Finally, I resent the fact that out of 200,000+ troops that have been called to service, 36,000 of them are from North Dakota -- nearly 20% of the whole. At least four of them are my students. I rue the day when I shall have to, out of respect for them as people, attend their funerals due to the Bush administration's stampede toward war. Because there is a difference between dying for something and dying for nothing -- and should they be killed in the Persian Gulf because of the narrowmindedness of an idiot savant commander-in-chief, then these young, intelligent people would have been little more than cannon fodder. That should be highly offensive to any satient human being.

JOSEPH PUDER

Mr. Puder is American Jewish Congress Director in Philadelphia.

Sometime in March of 2003, U.S. forces would have forced Saddam out by defeating his Praetorian guards-the Republican army. The day after the war, however, would be somewhat more complicated. Americans who expect a repeat of the Gulf war are in for a surprise. The U.S. will be in a position comparable to Israel's - having to administer territories it won in battle. Still, the U.S. actions to remove Saddam from Iraq would prove to be critical in the war against International Islamic terrorism and in safeguarding the world from Saddam's weapons of mass destruction.

Unlike the U.S. experience in Afghanistan, it is clear that an air war will not be enough in Iraq. Ground forces will have to be deployed, and perhaps stay in Iraq for a lengthy period. The consequences will be considered below.

An immediate withdrawal of U.S. forces will lead to a bloodbath. Iraq's society is fractured and embittered as a result of its demography, history and 35 years of Saddam's brutal rule. Close to 60% of Iraqis are Shiites, 20% are Sunni Arab (concentrated around Tikrit, Saddam's birthplace and where his clan-the Tikritis, have a stronghold North of Baghdad), and the remaining 20% are Sunni non-Arab Kurds.

To prevent suffering Kurds and Shiites from taking revenge on their Sunni Arab tormentors, the U.S. military would have to remain in Iraq in force, and for a prolonged period. In addition to repairing the war-damaged infrastructure, the Bush administration will have a historic opportunity to build the foundation of the first Arab democracy.

To facilitate democratic institutions in Iraq, the U.S. must begin with a military government similar to post-war Germany and Japan. It will then have to form a representative Iraqi government that will reflect all segments of Iraqi society and incorporate the exiled opposition groups (those who opposed Saddam Hussein) with the local anti-Saddam forces.

Trials of Iraqi war criminals might satisfy the local population that suffered from the brutality of the regime, especially the Kurds in the north and Shiites in the South of the country. In the Arab world however, the trials and US presence are bound to cause a great deal of anti-Americanism.
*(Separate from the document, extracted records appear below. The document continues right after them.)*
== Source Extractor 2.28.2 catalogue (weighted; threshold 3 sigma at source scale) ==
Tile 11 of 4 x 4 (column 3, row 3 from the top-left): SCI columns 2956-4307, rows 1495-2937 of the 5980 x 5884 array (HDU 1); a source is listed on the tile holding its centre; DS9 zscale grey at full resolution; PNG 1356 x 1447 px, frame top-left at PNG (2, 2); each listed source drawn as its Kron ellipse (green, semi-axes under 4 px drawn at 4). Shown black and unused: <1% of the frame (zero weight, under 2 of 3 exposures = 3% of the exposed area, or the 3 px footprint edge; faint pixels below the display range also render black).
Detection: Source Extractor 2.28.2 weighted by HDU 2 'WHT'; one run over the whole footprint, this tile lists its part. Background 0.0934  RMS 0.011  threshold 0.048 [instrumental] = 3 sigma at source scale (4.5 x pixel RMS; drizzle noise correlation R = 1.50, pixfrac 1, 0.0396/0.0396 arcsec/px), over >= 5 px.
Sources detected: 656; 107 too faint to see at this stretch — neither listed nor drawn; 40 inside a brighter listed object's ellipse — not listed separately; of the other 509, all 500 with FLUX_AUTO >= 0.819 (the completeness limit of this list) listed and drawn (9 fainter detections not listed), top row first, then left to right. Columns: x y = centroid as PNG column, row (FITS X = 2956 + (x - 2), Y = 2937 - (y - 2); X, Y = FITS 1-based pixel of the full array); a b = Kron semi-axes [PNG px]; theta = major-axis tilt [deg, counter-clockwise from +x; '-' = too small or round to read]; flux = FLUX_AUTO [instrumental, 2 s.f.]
U.S. forces staying in Iraq as a conquering force in the former capital of the famed Arab Abbasid Caliphate will not engender any love for the U.S. and its forces. But, America will earn the respect of the Arab masses who admire military victors. Bin Laden's Al Queda and other Islamic terrorist groups will attempt to exploit the U.S. presence and the untried new institution in Iraq.